Sunday, March 24, 2013

On Job Frustrations


A Note: This is a continuation from my post last week. I began to write this, depressed myself, wrote the other one to cheer up, and the returned to this one to finish it. This is about the hard moments that come between the triumphs. 

My job gets harder when my voice gets silenced by (well meaning) coworkers who speak for me. My voice gets silenced usually because I don’t speak Spanish enough to completely keep up with everything.  On every rig is someone(s) who gets upset with having to repeat things even once. Many find it easier to just go around me; to ask my secondhand (who often has far less experience than me) for things, or ask my coworker to ask me for things (often relayed from Spanish to Spanish) or to just refuse to talk to me completely. When this happens it frustrates me to no end. 

Frustrates might not be the correct word. It kills me. It absolutely destroys me each and every time I receive indication that I am not competent to do my job. I love my job. And I’m good at it. I know this because I work hard at it. I am competent to do my job, in English and in Spanish. And every time I receive signals that I’m not… it hurts and I feel more silenced.

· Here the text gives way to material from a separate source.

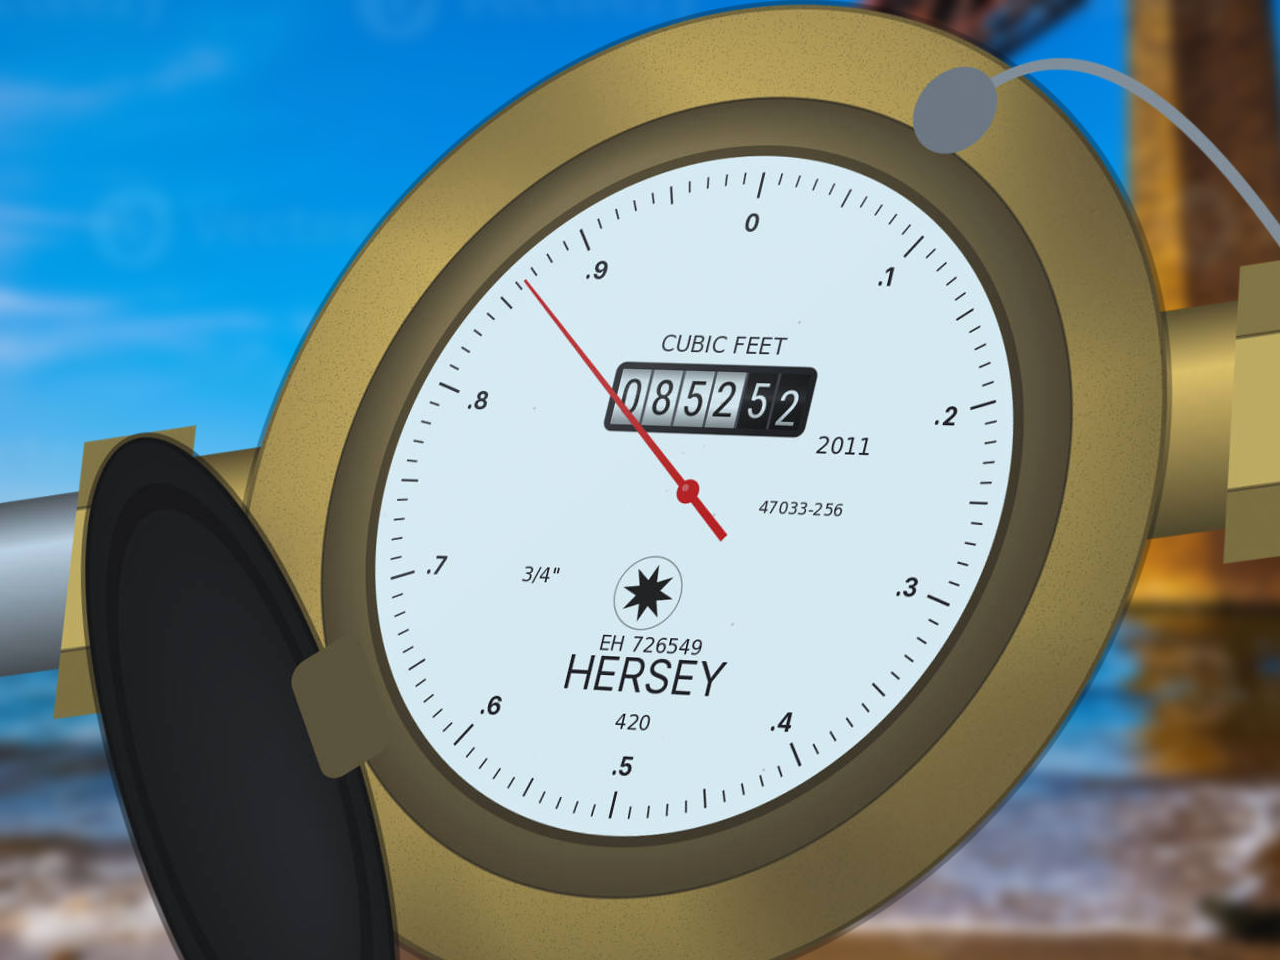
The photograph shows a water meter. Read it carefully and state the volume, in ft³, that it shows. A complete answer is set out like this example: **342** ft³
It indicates **85251.86** ft³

I have more than the language working for and against me.  This may be a surprise, but women are not treated equally in the oilfield. It’s a fact, a truth that no one who has been on a rig or platform anywhere in the world will debate with you.  The debate centers around whether that makes it easier or harder to be a woman in the field.  Do I always have help picking up heavy things? Yes. Do I always have a rig hand helping me do the most mundane task like measuring the drillpipe joint? Yes. Does this make my life easier? Sure. 

However, I’m still not convinced the advantages outweigh the benefits.


Everyone automatically assumes I’m not the one in charge.  I’ve had company men and technicos and rig managers walk right past me to talk to my male trainee.  If we’re working with the wench operator and my male trainee says to go in the opposite direction than I do, they listen to him.  It’s so many small slights that build up over time and is exhausting.  I get tired of fighting to be heard. I get tired of fighting to be included and acknowledged and eventually I just give up.

Recently, I worked my first job as a directional driller in the night.  I was up on the rig floor giving the driller instructions to steer.  It quickly became obvious that there was little trust in my abilities.  Of all the things they could have done, continually asking my trainee to confirm my every move was by far the most infuriating to me.

While I’ve realized on some level for a while that it would be a hard undertaking, the reality of the difficulties I faced felt overwhelming those first nights. Directional driller is typically a male job.  In fact, I’ve only met two female directional drillers. And both are only just being certified.  The fact that I’m a woman who is not fluent in Spanish will continue to haunt me. I will have it harder than those who have done this before. But I’m also becoming equally convinced that I will be able to do it and will come out stronger for the additional challenges I’m undergoing. 

I recently finished that job and moved to another one.  This rig is full of people I’ve worked with before. Everyone from the rig crew to the company man remembered me from a past rig. My reputation as someone who can do the job means that I’ve had few obstacles here. I ask for something and the driller follows my instructions without me needing to shout him down explaining why. I’m enjoying this job so much more than the last one for these simple reasons. I feel useful and competent.

It’s giving me confidence that I’ll one day get to that same point as a DD.  One day  I’ll show up at a rig and instead of having Pemex laugh at my suggestion (which turned out to be right, by the way) they’ll listen and give it consideration because I’ve proven myself to be more than just the labels they give me.  It’s a long road to that point. I have no doubt I’ll have other rigs that make me want to give up and curl in a little ball in my trailer and scream. I’m also confident that I have strength enough to get through those bad jobs and on to the good ones.